Decomposability of orthogonal involutions in degree 12

TL;DR

This paper extends Pfister's decomposition theorem from quadratic forms to orthogonal involutions on degree 12 algebras, providing criteria for trivial invariants and calculating the $f_3$-invariant.

Contribution

It generalizes Pfister's result to orthogonal involutions, showing they decompose into tensor products involving quaternion algebras, and offers criteria and invariants for such involutions.

Findings

Decomposition of degree 12 algebras with orthogonal involutions into tensor products.

Criteria for the existence of involutions with trivial invariants.

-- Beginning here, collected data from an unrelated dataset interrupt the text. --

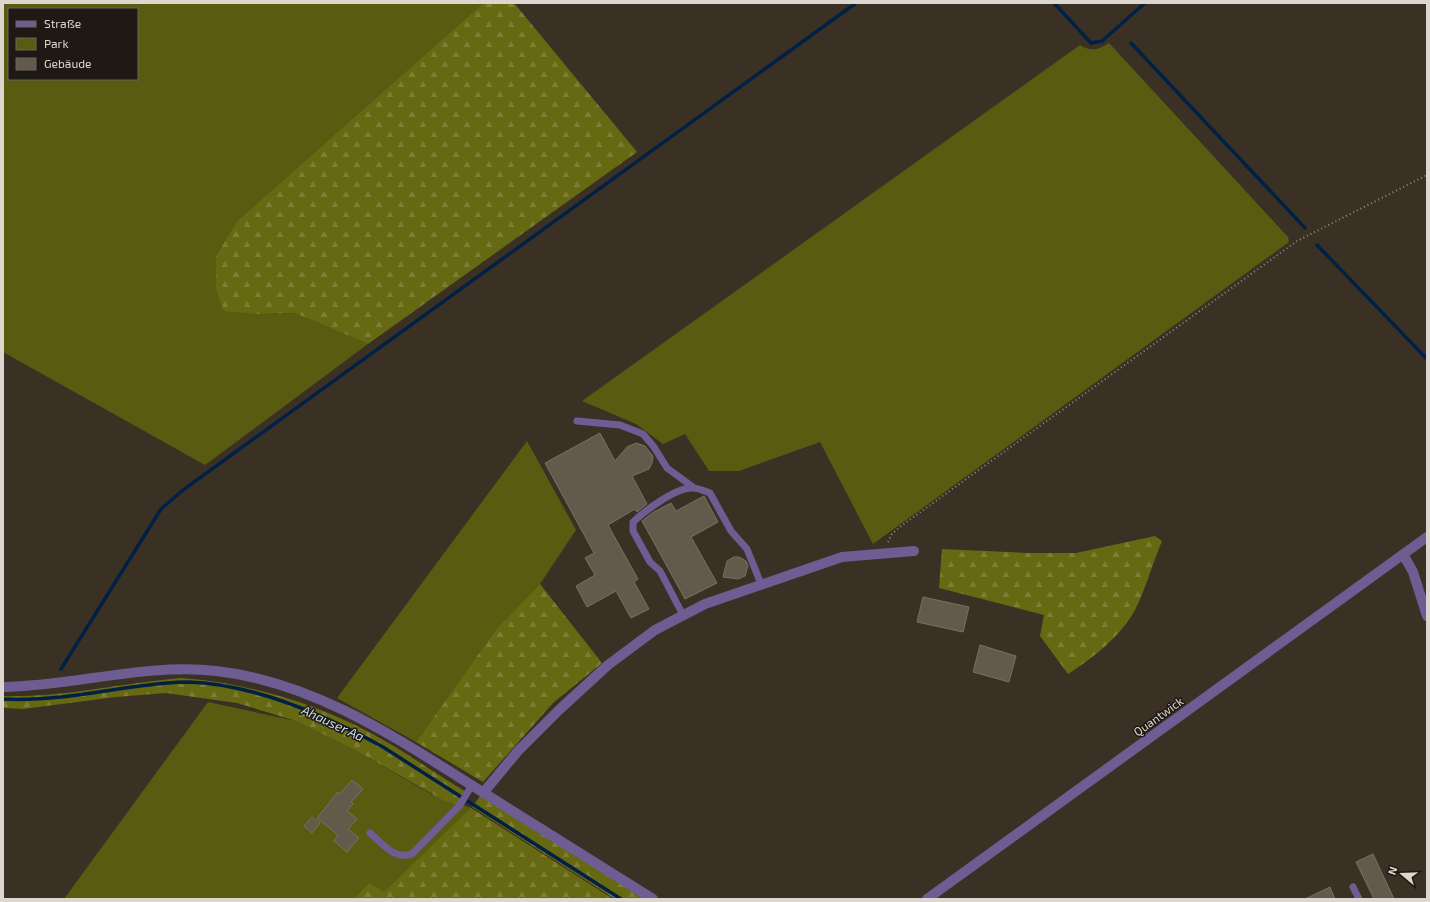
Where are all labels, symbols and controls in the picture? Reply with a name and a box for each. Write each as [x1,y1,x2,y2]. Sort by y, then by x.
legend [8,8,138,80]
text: Straße [44,16,81,30]
text: Park [44,36,69,50]
text: Gebäude [44,56,92,70]
street label: Quantwick [1130,693,1186,739]
water label: Ahauser Aa [298,701,367,744]
north arrow [1382,854,1422,894]
text: N [1385,865,1400,876]

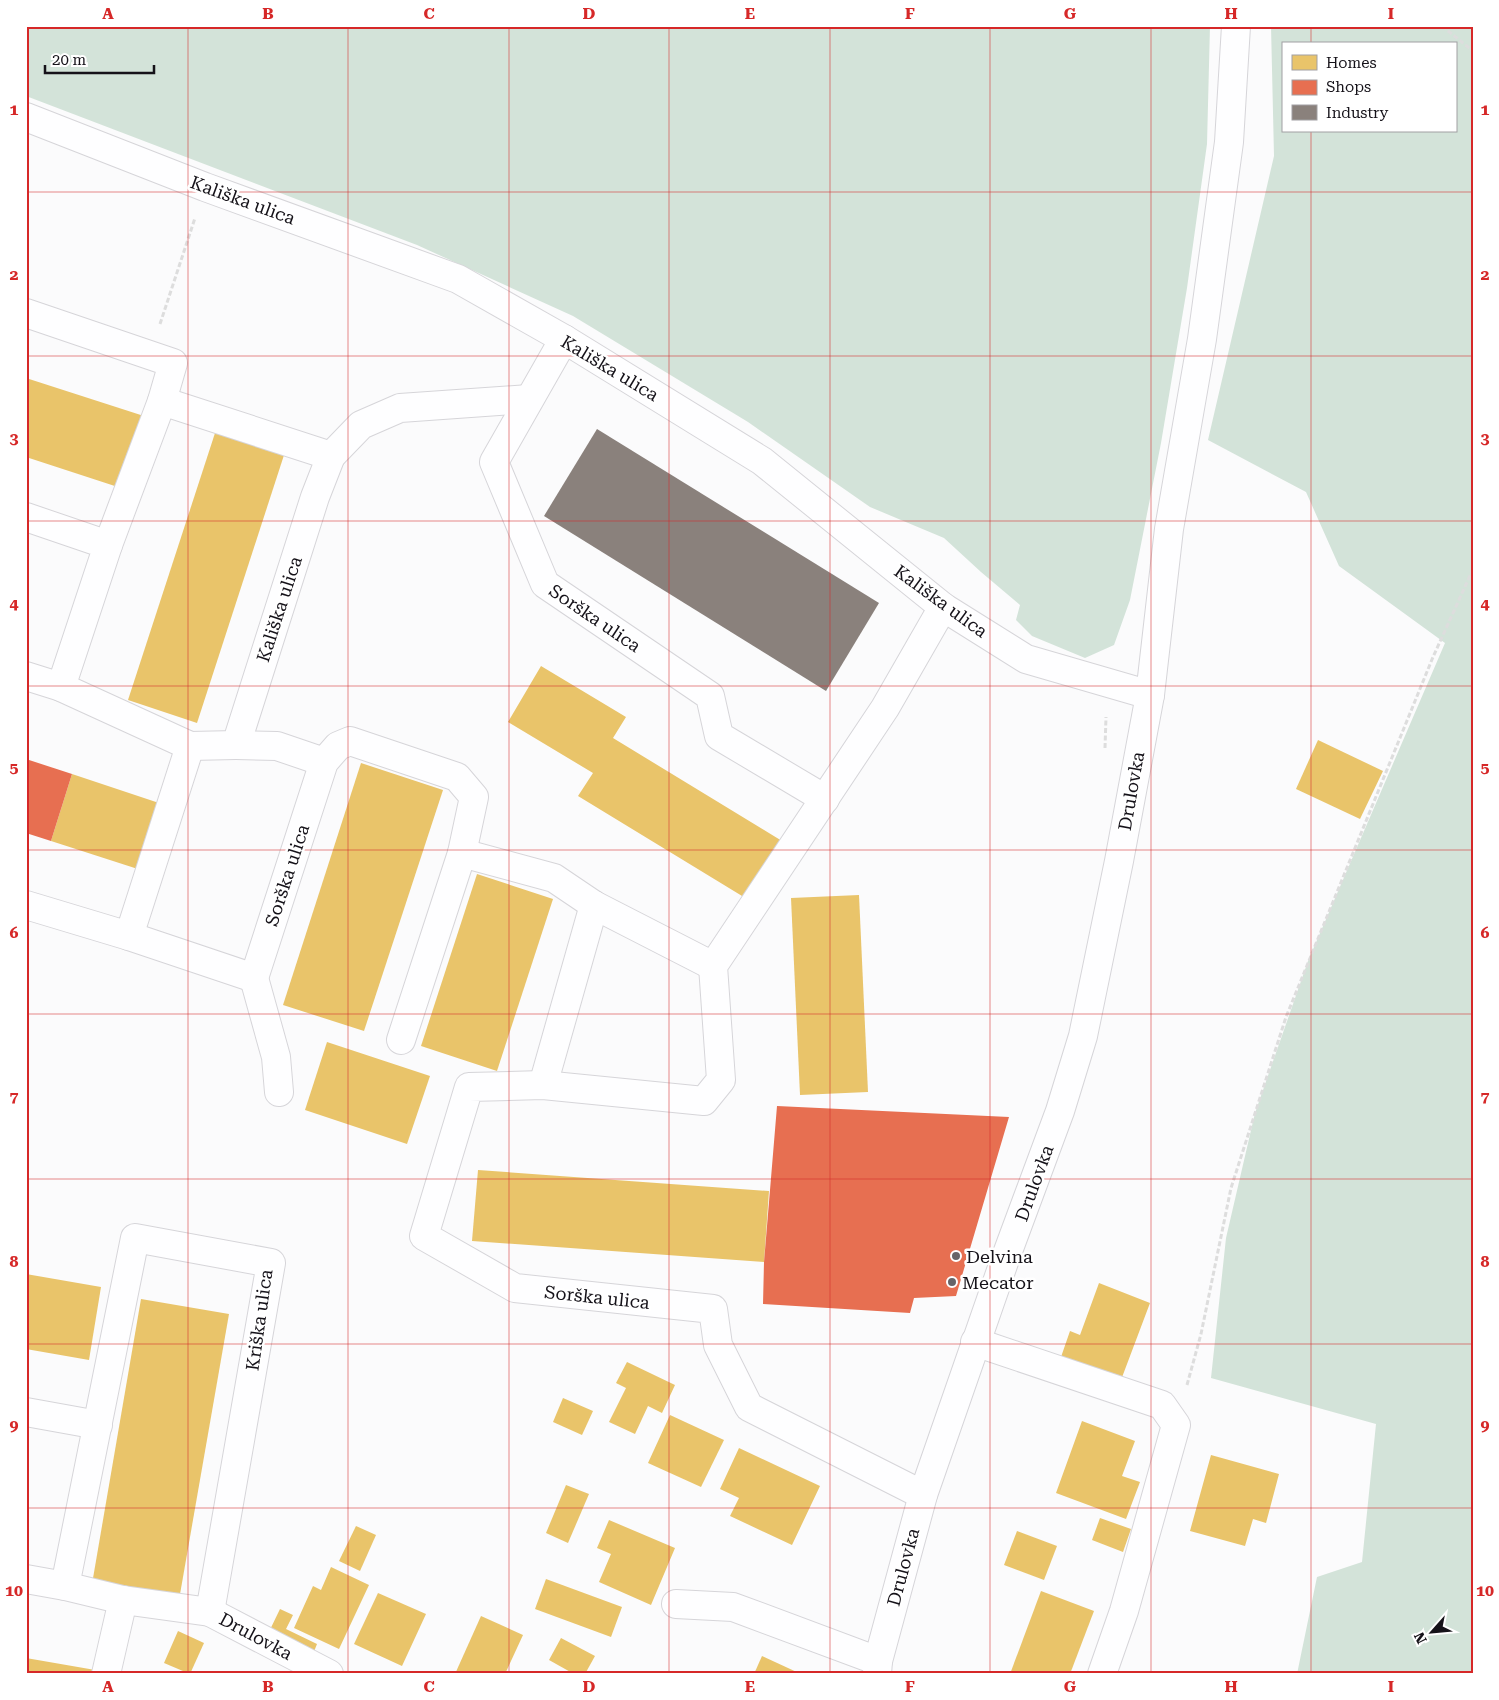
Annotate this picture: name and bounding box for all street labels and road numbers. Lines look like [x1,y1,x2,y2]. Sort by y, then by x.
street label: Kališka ulica [188,171,298,229]
street label: Kališka ulica [557,331,663,405]
street label: Kališka ulica [252,553,306,665]
street label: Kališka ulica [890,560,992,642]
street label: Sorška ulica [545,580,645,656]
street label: Drulovka [1114,750,1148,832]
street label: Sorška ulica [261,821,313,929]
street label: Drulovka [1010,1142,1058,1224]
street label: Kriška ulica [241,1268,277,1372]
street label: Sorška ulica [543,1281,651,1313]
street label: Drulovka [883,1526,924,1608]
street label: Drulovka [216,1608,296,1664]

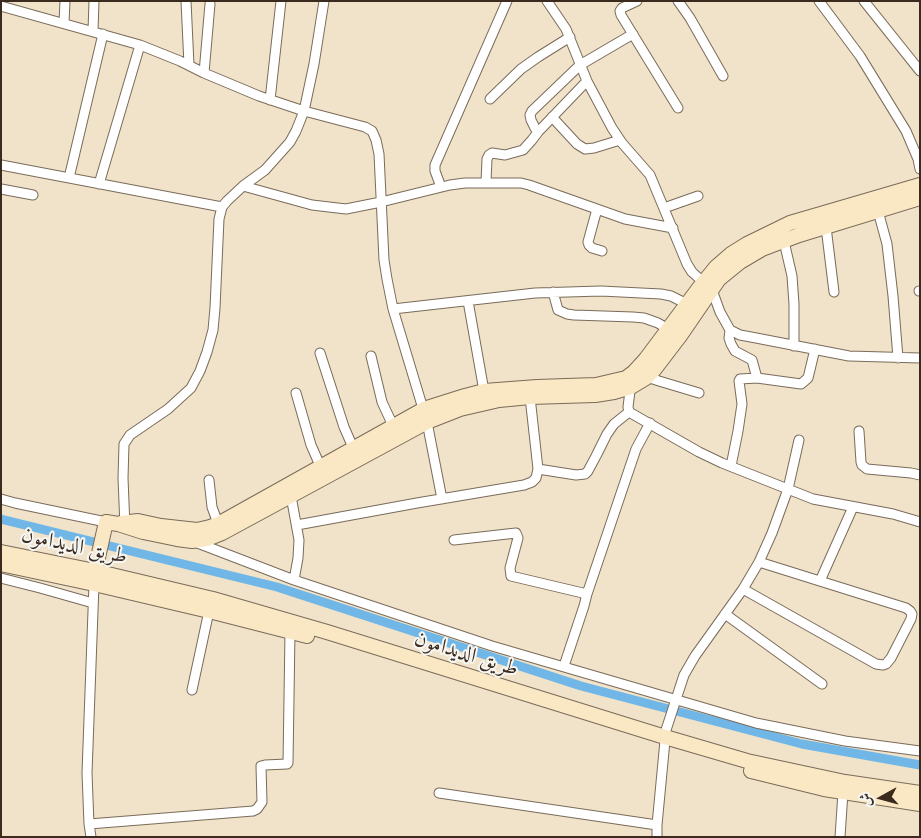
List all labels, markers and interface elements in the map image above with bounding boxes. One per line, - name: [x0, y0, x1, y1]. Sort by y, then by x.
- street label: طريق الديدامون: [19, 524, 129, 570]
- street label: طريق الديدامون: [411, 627, 521, 683]
- north arrow: [856, 773, 906, 823]
- text: ش: [855, 792, 876, 808]

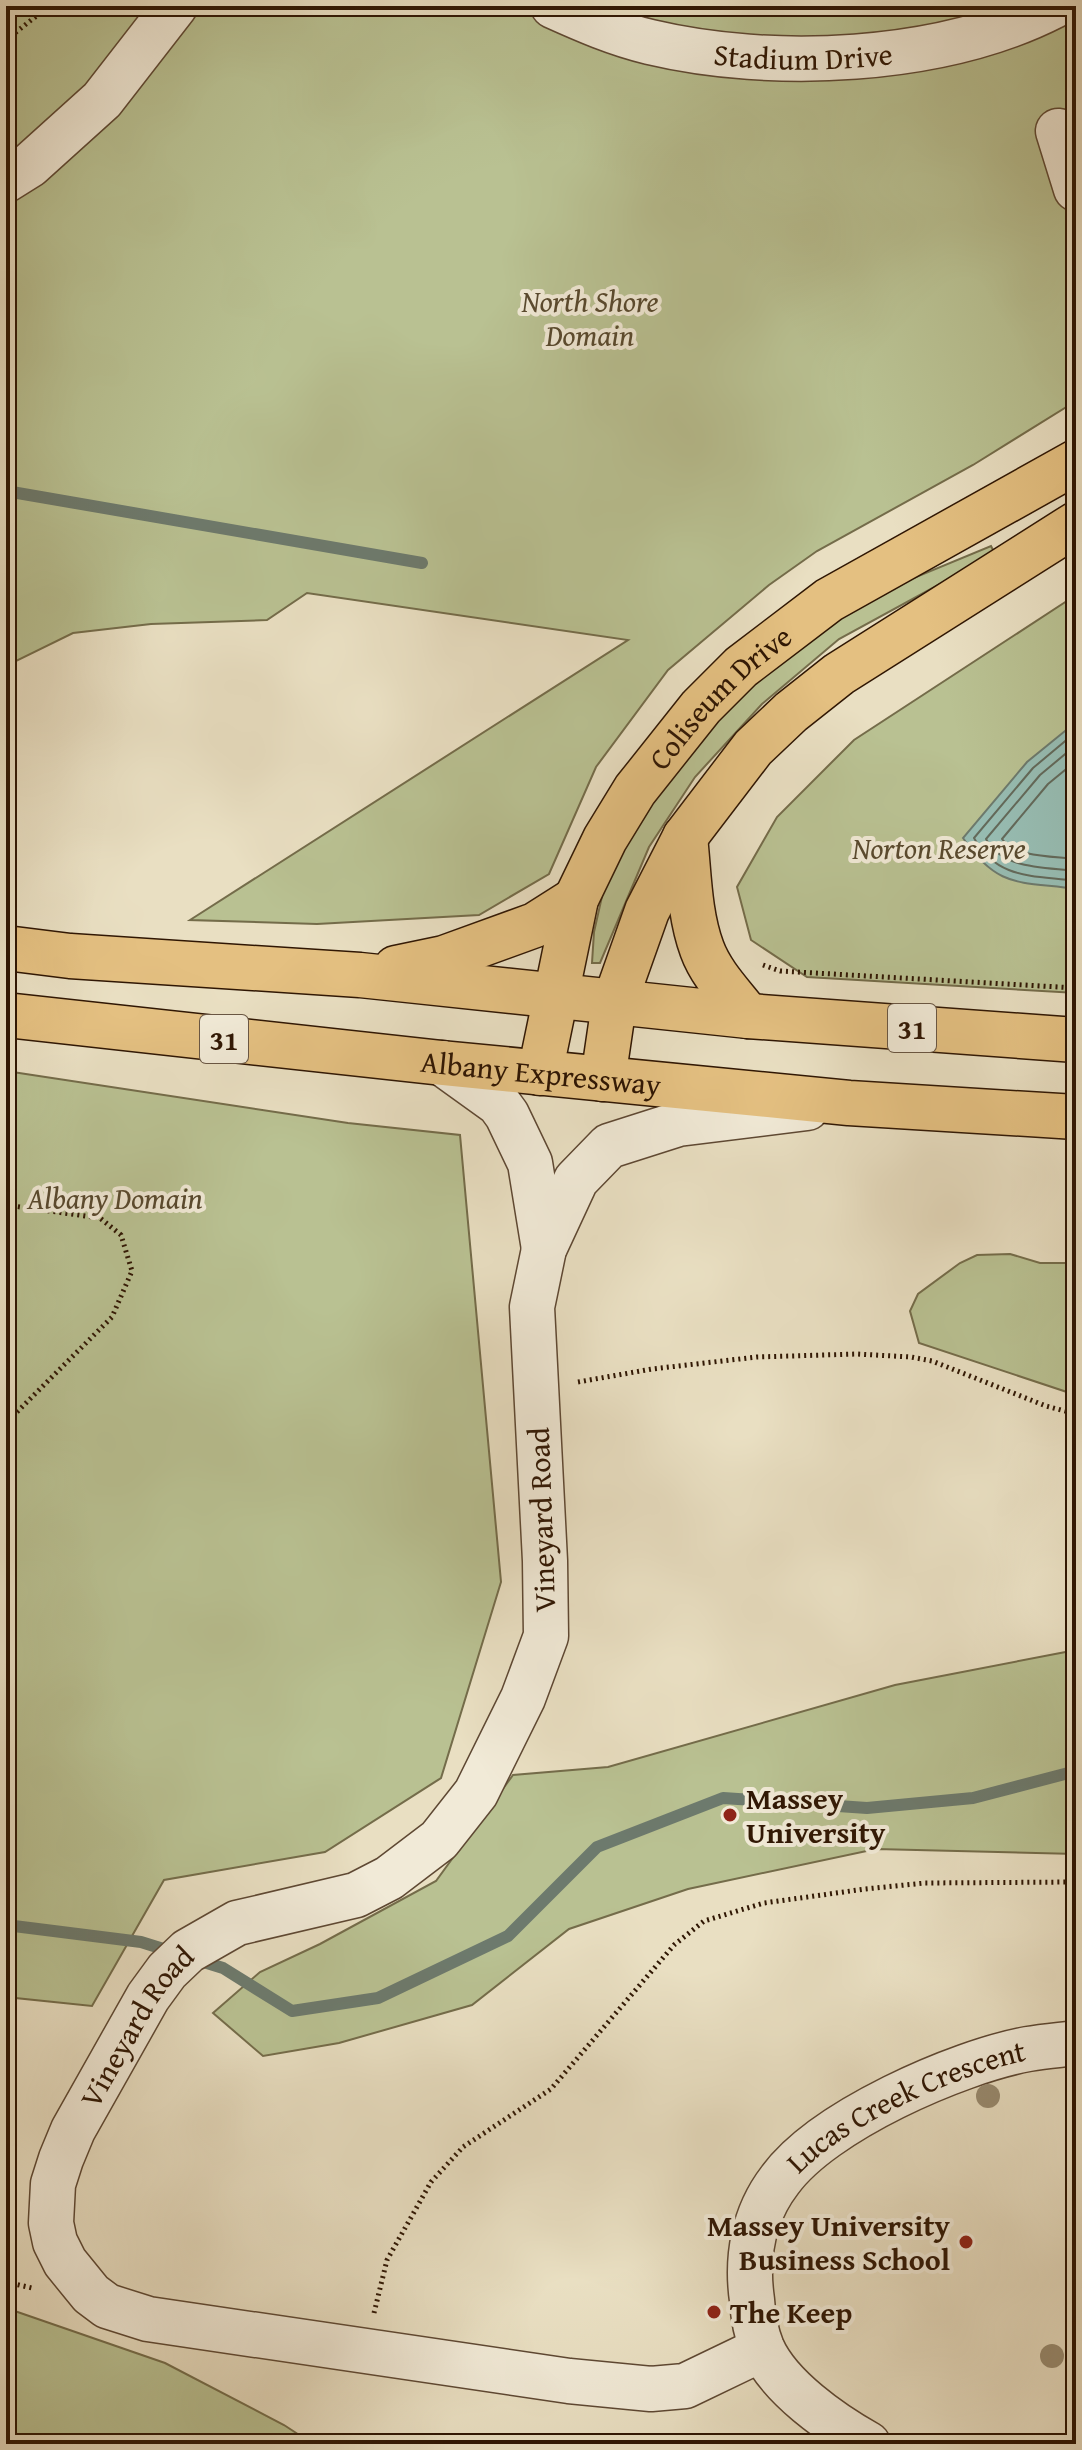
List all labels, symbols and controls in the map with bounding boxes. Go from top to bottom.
street label: Stadium Drive [712,31,895,81]
park label: North Shore Domain [520,279,659,357]
street label: Coliseum Drive [637,614,801,779]
park label: Norton Reserve [851,826,1026,870]
road number: 31 [888,1004,936,1052]
road number: 31 [200,1015,248,1063]
street label: Albany Expressway [418,1039,663,1106]
park label: Albany Domain [26,1176,203,1220]
street label: Vineyard Road [516,1427,566,1613]
place label: Massey University [746,1776,886,1854]
marker: Massey University [721,1806,739,1824]
street label: Vineyard Road [68,1935,204,2115]
street label: Lucas Creek Crescent [775,2028,1030,2183]
place label: Massey University Business School [707,2203,951,2281]
marker: Massey University Business School [957,2233,975,2251]
place label: The Keep [730,2290,852,2334]
marker: The Keep [705,2303,723,2321]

Calculation of the $f_3$-invariant for algebras of index 2.

Abstract

A theorem of Pfister asserts that every $12$-dimensional quadratic form with trivial discriminant and trivial Clifford invariant over a field of characteristic different from $2$ decomposes as a tensor product of a binary quadratic form and a $6$-dimensional quadratic form with trivial discriminant. The main result of the paper extends Pfister's result to orthogonal involutions: every central simple algebra of degree $12$ with orthogonal involution of trivial discriminant and trivial Clifford invariant decomposes into a tensor product of a quaternion algebra and a central simple algebra of degree $6$ with orthogonal involutions. This decomposition is used to establish a criterion for the existence of orthogonal involutions with trivial invariants on algebras of degree $12$, and to calculate the $f_3$-invariant of the involution if the algebra has index $2$.